Midlife Musings
Midlife Musings
Fall 1994
Movies for a quarter, dill pickles & egg creams,
45 records spinning & I’ll See You in My Dreams.
Bicycles just one-speed, Fibber Magee & Molly;
10 inch Black & White TV, my non-talking dolly.
French fries on the Boardwalk, Steel Pier feats of daring;
Swapping clothes & jewelry, a sisterly kind of sharing.
Pin clips in my stick-straight, Nair smeared above my lip.
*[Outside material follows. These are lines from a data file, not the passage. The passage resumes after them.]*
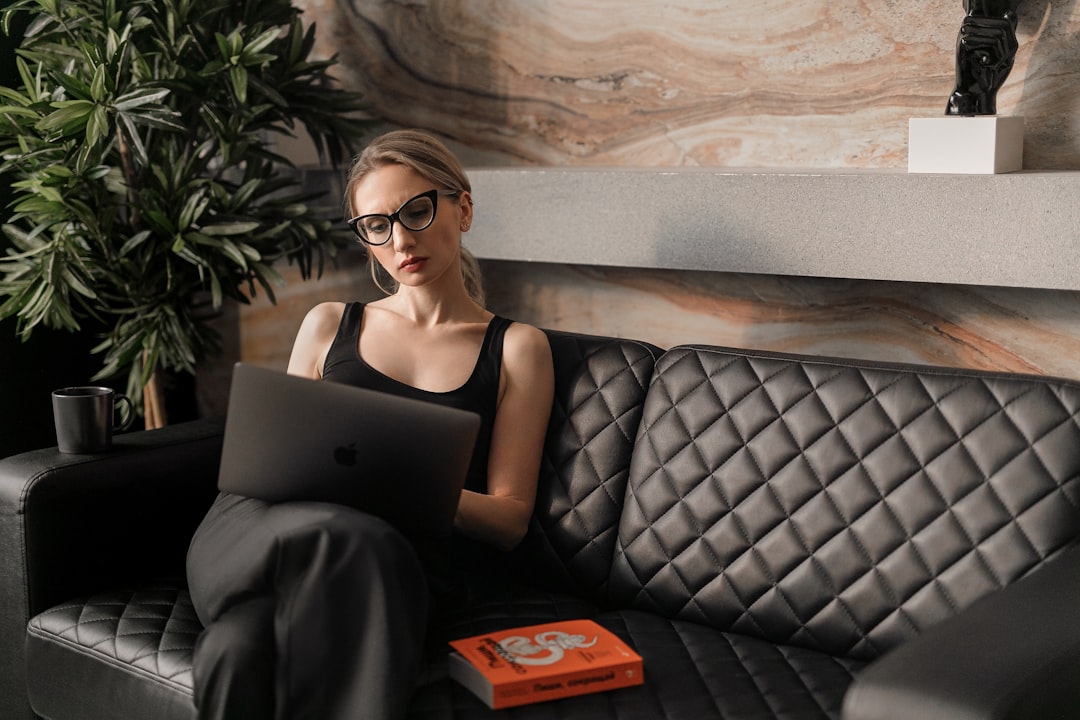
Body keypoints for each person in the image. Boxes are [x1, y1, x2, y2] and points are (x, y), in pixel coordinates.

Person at [185, 129, 555, 720]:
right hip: (261, 531)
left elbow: (509, 519)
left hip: (386, 561)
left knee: (237, 648)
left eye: (417, 211)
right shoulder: (329, 323)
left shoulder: (516, 348)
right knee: (335, 533)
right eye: (377, 225)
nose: (401, 238)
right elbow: (273, 459)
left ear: (463, 207)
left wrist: (393, 484)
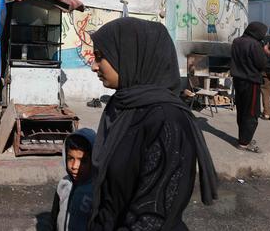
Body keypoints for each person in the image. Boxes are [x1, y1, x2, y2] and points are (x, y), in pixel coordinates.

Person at [88, 17, 217, 230]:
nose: (94, 66)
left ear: (130, 57)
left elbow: (152, 217)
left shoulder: (167, 122)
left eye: (100, 57)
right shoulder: (123, 105)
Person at [231, 22, 270, 153]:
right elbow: (261, 64)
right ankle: (244, 143)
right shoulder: (255, 45)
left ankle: (243, 138)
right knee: (252, 112)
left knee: (242, 110)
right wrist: (265, 52)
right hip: (251, 81)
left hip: (238, 80)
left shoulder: (237, 41)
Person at [50, 128, 96, 231]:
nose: (75, 166)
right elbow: (54, 216)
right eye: (71, 158)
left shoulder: (96, 191)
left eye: (83, 161)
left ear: (94, 160)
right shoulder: (63, 184)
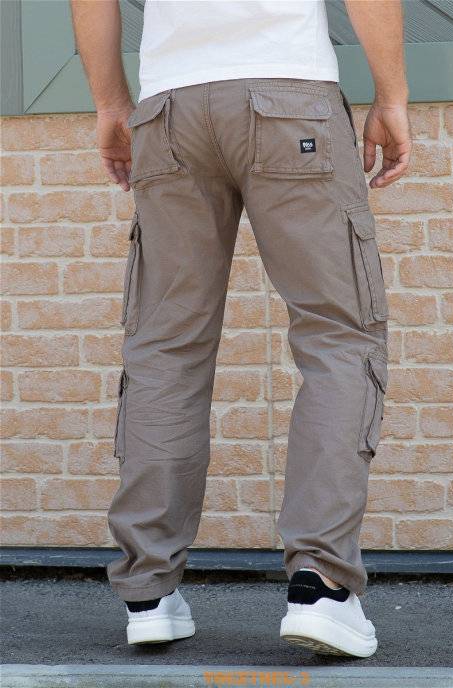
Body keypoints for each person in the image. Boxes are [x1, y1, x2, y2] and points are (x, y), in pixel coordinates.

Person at [71, 0, 411, 657]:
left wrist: (111, 103)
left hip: (170, 106)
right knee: (338, 336)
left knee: (165, 348)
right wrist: (391, 95)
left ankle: (148, 591)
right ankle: (321, 586)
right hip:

Being cool in pegged pants & bucks, a 50s kind of sharing.
Hours on the telephone, kissing in the park;
Spin-the-bottle innocence, initials carved in bark.
Double feature movies, drive-ins with a date;
My mother hanging laundry; a key to fix my skate.
Woolen leggings, itchy; galoshes all in black.
Hand-me-downs from relatives; “Don’t step on the crack!”
Puzzles on the table; my father fixing cars;
Summers in the Catskills; dark nights filled with stars.
Stumbling through my childhood, armed with fork & knife;
Suddenly I was grown, and someone else’s wife.
Giving birth to children, Oh, the labor pains;
Seeing them become adults, the joy is what remains.
Then giving birth to myself, after my divorce;
Labor pains twice as hard to chart a different course.
Mem’ries that I conjure and some that never fade.
Good with bad, they’re all mixed up, and that’s how LIFE is made!